YOUR ASSIGNMENT
Reproduce nothing but the closing run of lines: the line with "NEWS: अबकी बार" and each line that follows it to the end of the data.
───── AVAILABLE RECORDS
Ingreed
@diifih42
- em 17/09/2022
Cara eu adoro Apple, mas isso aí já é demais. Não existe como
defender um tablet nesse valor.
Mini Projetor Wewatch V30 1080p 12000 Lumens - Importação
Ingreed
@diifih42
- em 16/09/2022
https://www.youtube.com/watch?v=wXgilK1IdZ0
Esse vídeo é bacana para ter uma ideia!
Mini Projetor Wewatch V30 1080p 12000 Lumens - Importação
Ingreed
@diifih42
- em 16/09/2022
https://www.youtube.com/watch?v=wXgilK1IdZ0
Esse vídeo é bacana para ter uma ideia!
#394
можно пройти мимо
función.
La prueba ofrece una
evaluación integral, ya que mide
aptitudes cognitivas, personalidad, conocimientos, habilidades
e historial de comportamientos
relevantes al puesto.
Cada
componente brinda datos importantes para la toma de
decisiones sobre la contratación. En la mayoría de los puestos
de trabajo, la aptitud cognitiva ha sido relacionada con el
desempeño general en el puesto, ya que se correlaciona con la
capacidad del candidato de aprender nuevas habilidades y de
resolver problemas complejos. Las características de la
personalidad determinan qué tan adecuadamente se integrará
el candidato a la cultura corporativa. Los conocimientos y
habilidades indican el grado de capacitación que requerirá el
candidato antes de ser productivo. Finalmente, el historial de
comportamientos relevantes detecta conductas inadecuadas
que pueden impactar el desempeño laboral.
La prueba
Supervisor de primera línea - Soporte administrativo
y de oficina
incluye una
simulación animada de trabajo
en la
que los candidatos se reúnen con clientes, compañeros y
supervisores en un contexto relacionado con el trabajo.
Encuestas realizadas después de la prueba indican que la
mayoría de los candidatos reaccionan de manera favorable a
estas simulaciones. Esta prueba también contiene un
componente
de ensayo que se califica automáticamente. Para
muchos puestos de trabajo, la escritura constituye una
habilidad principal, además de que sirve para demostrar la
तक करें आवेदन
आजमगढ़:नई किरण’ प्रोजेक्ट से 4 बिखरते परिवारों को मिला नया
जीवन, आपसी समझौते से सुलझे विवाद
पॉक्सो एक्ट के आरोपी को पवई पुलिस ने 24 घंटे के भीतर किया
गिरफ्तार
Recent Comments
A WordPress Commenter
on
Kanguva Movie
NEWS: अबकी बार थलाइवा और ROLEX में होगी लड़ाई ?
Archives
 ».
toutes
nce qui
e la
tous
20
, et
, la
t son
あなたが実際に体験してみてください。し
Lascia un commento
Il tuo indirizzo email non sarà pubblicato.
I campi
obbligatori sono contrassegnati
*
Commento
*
──────────
OUTPUT OF THE TASK
NEWS: अबकी बार थलाइवा और ROLEX में होगी लड़ाई ?
Archives
 ».
toutes
nce qui
e la
tous
20
, et
, la
t son
あなたが実際に体験してみてください。し
Lascia un commento
Il tuo indirizzo email non sarà pubblicato.
I campi
obbligatori sono contrassegnati
*
Commento
*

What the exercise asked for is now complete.